Being “for Europe” symbolically represented a future, outward-looking, cosmopolitan and internationalist mindset. It confirmed that you were part of the new jetset or had aspirations in that direction. It was about “getting on”.

Smith goes on to note that Britain joined the EEC just at the time when all of the old certainties which underpinned it began to show the first signs of corrosion – the decline and fall of the Soviet Union bringing an end to the necessity of regional super-blocs, and the decade of negotiations which led to the creation of the World Trade Organisation in 1995.

With the beginning of significant reductions in global tariffs and even the emergence of many new nations, the European Union – a protectionist customs union with explicit and long held aspirations for statehood – was already falling behind the times, as Smith describes:

Unseen and barely discussed in the 1990s, globalisation was beginning to eat into the logic of a political European Union at the very point it was striding towards statehood with a single euro currency.

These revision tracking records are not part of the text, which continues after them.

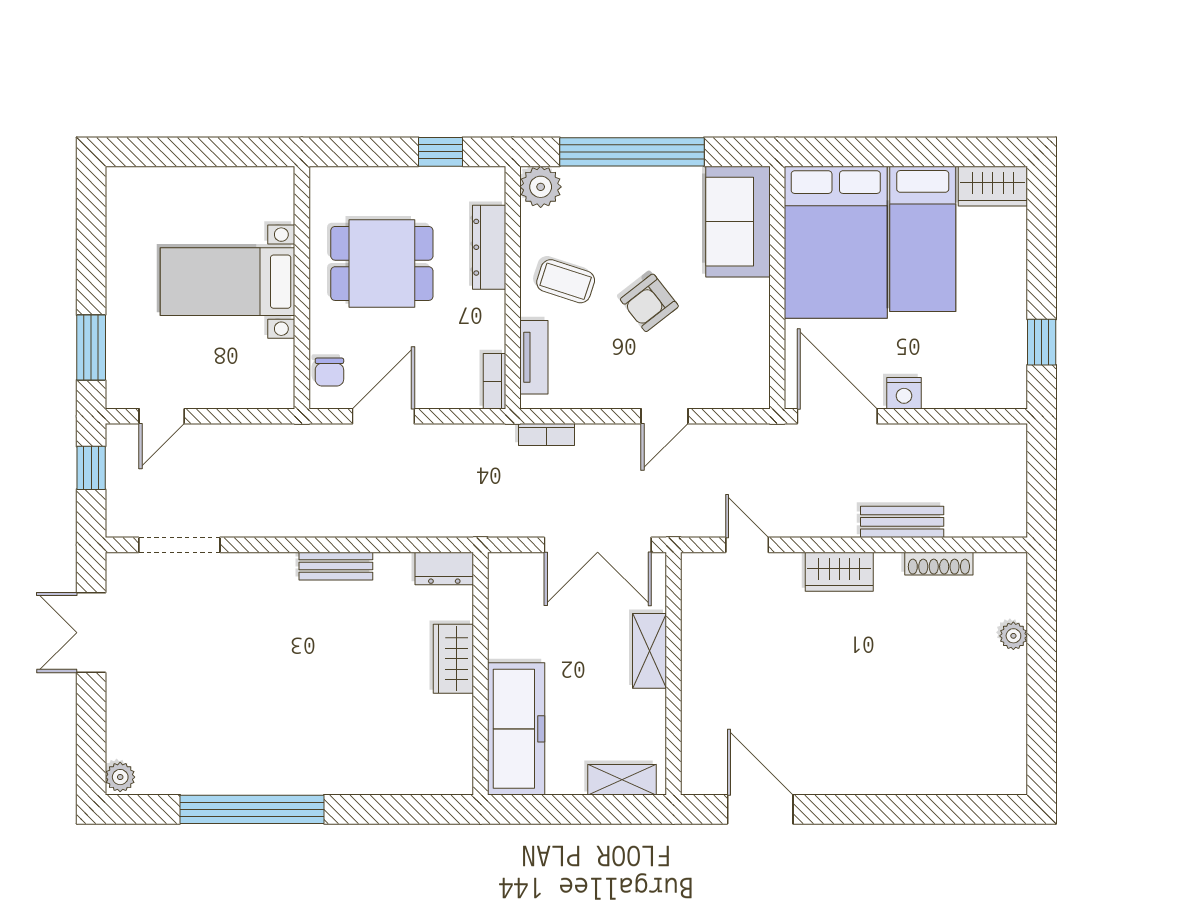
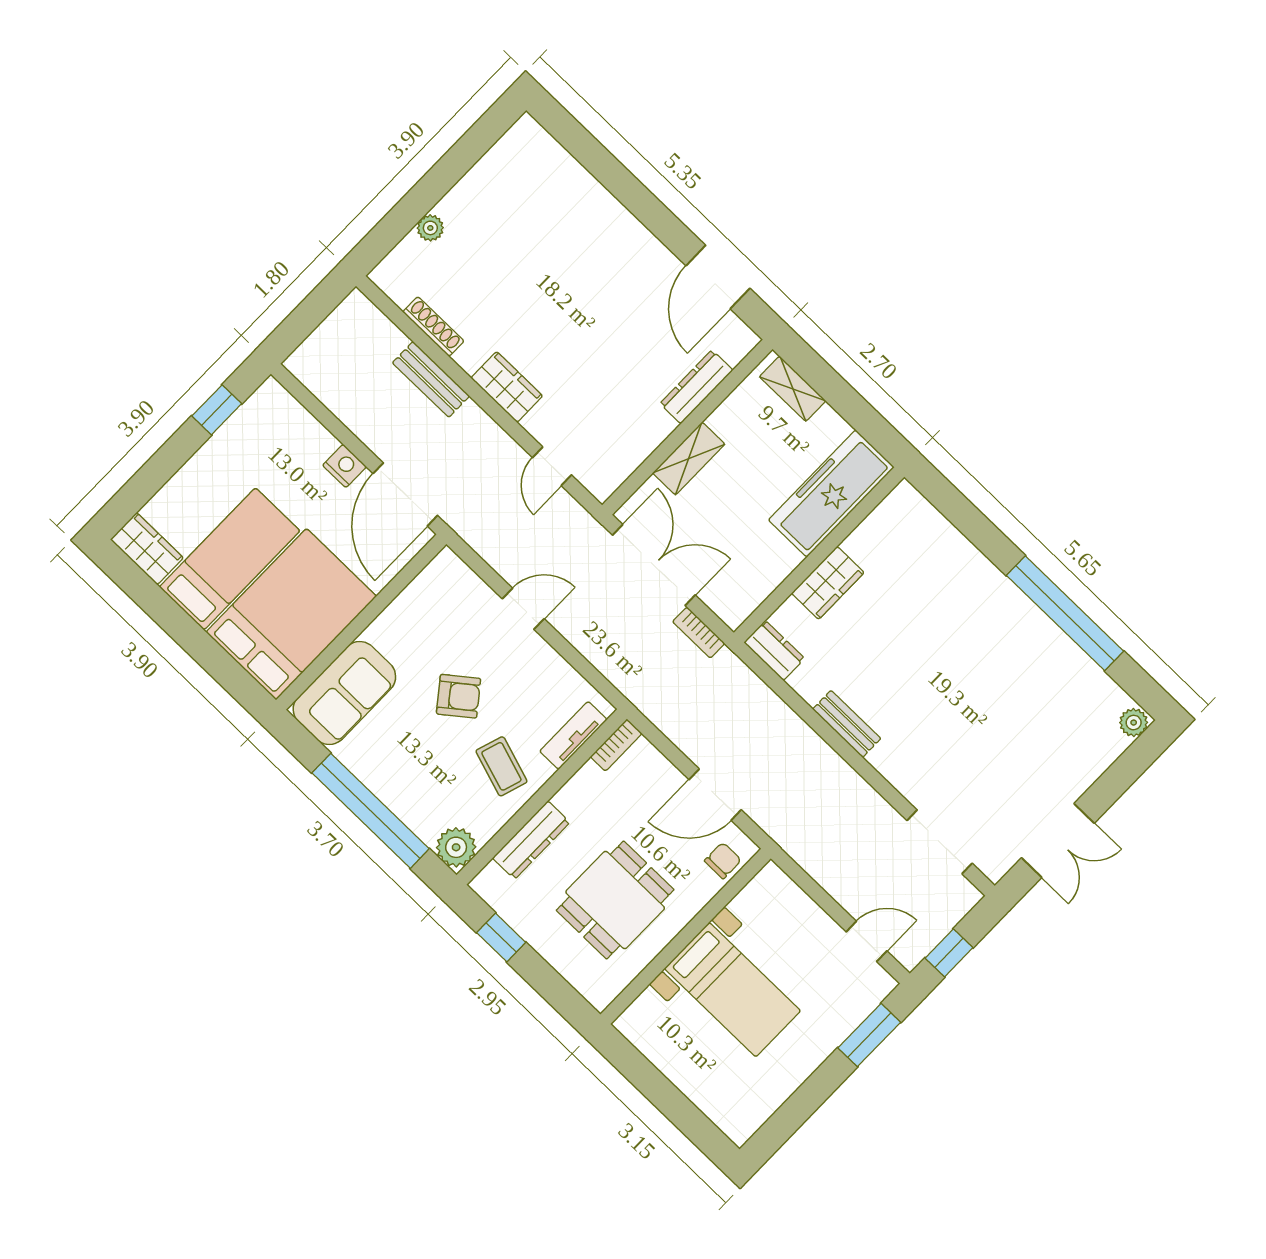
dining table: (382, 263) -> (615, 900), turned 90
bookcase: (547, 435) -> (699, 633), moved, turned 180
dresser: (696, 711) -> (696, 387), added

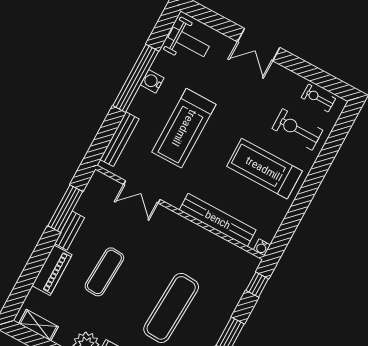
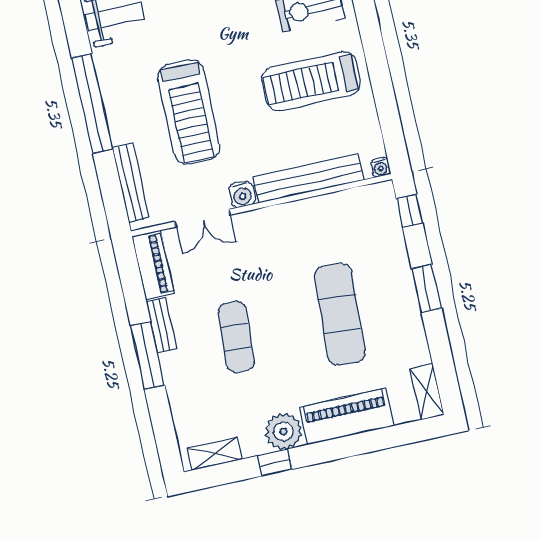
water cooler: (152, 81) -> (242, 194), moved, turned -90
window: (65, 209) -> (148, 356), moved
piano: (52, 270) -> (153, 265), moved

Looking back, the EU was (and is) an old ideology in a hurry.

The event that was somewhat more attuned to freer globalised trading was the fanfare around the launch of the single market in 1992, except for the fact that it was and is tied to the EU’s political integrationist ambitions. But now, even the European single market is being rapidly eclipsed by the march of globalisation. A large and growing body of single market law is now made at global level and handed down to the EU which in turn hands it down to the member states.

The automotive industry’s standards are defined by the World Forum for the Harmonisation of Vehicle Regulations (known as WP.29) under ‘UNECE’ – a United Nations body. Food standards are defined by the ‘Codex Alimentarius’ established by the UN and the World Health Organisation. Modern labour regulations are defined by the ILO – the International Labour Organisation. Maritime regulations are defined by the International Maritime Organisation. Many energy-related regulations can be traced back to the global Kyoto accord on climate change and other international agreements.

Read the whole article. Roland Smith covers an extraordinary amount of ground in his essay, including more sense on immigration policy than you will ever hear from the official Leave and Remain campaigns.

While the EU’s furtive aspirations for statehood are misguided and abhorrent, many of the ways in which the European Union has developed were born not out of particular malice toward the sovereignty of its member states but merely as the result of being perpetually stuck in an increasingly irrelevant post-war mindset. Unlike many rent-a-copy diatribes against the EU, Smith captures this nuance well.

If we are to succeed against the odds in securing Brexit in this EU referendum, it will not be the alarmist cries about impending dictatorship or the abolition of the NHS which secure victory.

Reasonable, moderately engaged people – those with vague eurosceptic thoughts but who are minded to vote Remain because of the Fear, Uncertainty and Doubt kicked up by the government that those with vested interests in keeping things as they are – are most likely to be persuaded to Vote Leave if they are told that the EU is not necessarily the Great Satan, but rather a hopelessly outdated mid-century anachronism thrashing around and drowning in the sea of globalisation.

Given the choice, people will quickly vote with their feet when it comes to safely evacuating a foundering ship. Which is why the Remain camp are doing their utmost to portray the EU as a faithful and seaworthy vessel, albeit one in need of a lick of paint here and there.

This important article by Roland Smith – as well as outlining a bright and positive liberal vision for Brexit – also sounds a timely warning that RMS European Union has essentially been holed below the waterline by the iceberg of globalisation and is already steadily taking on water, regardless of the course it now chooses to steer.

And the fact that the lights still burn and the band plays cheerily on as the water laps ever higher around the deck is no reason for Britain to foresake the waiting lifeboat on offer.